▶ _Task brief_: Omit the images and output every line of the data below exactly.

Hardware project source files
--------------------------------
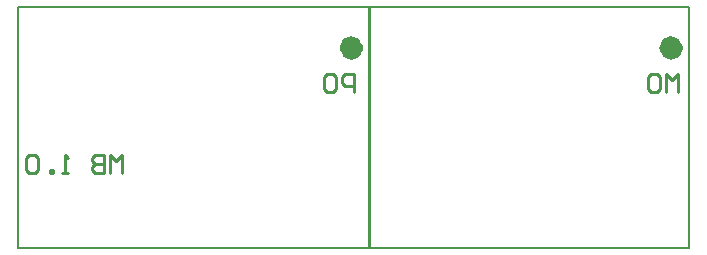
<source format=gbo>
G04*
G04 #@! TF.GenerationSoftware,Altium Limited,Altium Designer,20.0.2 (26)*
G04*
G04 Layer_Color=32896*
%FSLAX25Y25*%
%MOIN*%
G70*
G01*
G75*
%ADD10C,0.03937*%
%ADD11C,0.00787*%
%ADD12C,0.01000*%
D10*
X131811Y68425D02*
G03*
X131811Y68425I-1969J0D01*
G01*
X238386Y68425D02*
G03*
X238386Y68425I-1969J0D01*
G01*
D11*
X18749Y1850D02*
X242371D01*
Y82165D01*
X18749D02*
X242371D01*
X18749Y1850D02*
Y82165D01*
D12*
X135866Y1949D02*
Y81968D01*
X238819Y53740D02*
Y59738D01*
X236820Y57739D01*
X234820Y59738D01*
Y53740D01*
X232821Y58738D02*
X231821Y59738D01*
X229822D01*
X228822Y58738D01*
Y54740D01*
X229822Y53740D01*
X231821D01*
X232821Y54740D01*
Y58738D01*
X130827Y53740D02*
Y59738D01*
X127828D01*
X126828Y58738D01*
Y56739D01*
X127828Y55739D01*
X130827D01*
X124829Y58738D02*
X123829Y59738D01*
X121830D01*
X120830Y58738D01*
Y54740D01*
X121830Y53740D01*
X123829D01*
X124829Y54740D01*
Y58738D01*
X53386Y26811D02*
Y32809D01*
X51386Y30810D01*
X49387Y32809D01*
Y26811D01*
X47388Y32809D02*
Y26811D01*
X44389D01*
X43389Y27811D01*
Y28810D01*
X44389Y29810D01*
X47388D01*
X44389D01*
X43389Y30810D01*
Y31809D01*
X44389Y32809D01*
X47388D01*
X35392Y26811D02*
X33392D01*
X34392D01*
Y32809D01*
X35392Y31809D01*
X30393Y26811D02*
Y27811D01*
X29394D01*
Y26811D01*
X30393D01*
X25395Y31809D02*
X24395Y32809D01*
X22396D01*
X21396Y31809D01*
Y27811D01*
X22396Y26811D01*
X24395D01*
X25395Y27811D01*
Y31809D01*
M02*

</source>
--------------------------------
▶ _Solution for this exercise_:
<source format=gbo>
G04*
G04 #@! TF.GenerationSoftware,Altium Limited,Altium Designer,20.0.2 (26)*
G04*
G04 Layer_Color=32896*
%FSLAX25Y25*%
%MOIN*%
G70*
G01*
G75*
%ADD10C,0.03937*%
%ADD11C,0.00787*%
%ADD12C,0.01000*%
D10*
X131811Y68425D02*
G03*
X131811Y68425I-1969J0D01*
G01*
X238386Y68425D02*
G03*
X238386Y68425I-1969J0D01*
G01*
D11*
X18749Y1850D02*
X242371D01*
Y82165D01*
X18749D02*
X242371D01*
X18749Y1850D02*
Y82165D01*
D12*
X135866Y1949D02*
Y81968D01*
X238819Y53740D02*
Y59738D01*
X236820Y57739D01*
X234820Y59738D01*
Y53740D01*
X232821Y58738D02*
X231821Y59738D01*
X229822D01*
X228822Y58738D01*
Y54740D01*
X229822Y53740D01*
X231821D01*
X232821Y54740D01*
Y58738D01*
X130827Y53740D02*
Y59738D01*
X127828D01*
X126828Y58738D01*
Y56739D01*
X127828Y55739D01*
X130827D01*
X124829Y58738D02*
X123829Y59738D01*
X121830D01*
X120830Y58738D01*
Y54740D01*
X121830Y53740D01*
X123829D01*
X124829Y54740D01*
Y58738D01*
X53386Y26811D02*
Y32809D01*
X51386Y30810D01*
X49387Y32809D01*
Y26811D01*
X47388Y32809D02*
Y26811D01*
X44389D01*
X43389Y27811D01*
Y28810D01*
X44389Y29810D01*
X47388D01*
X44389D01*
X43389Y30810D01*
Y31809D01*
X44389Y32809D01*
X47388D01*
X35392Y26811D02*
X33392D01*
X34392D01*
Y32809D01*
X35392Y31809D01*
X30393Y26811D02*
Y27811D01*
X29394D01*
Y26811D01*
X30393D01*
X25395Y31809D02*
X24395Y32809D01*
X22396D01*
X21396Y31809D01*
Y27811D01*
X22396Y26811D01*
X24395D01*
X25395Y27811D01*
Y31809D01*
M02*

</source>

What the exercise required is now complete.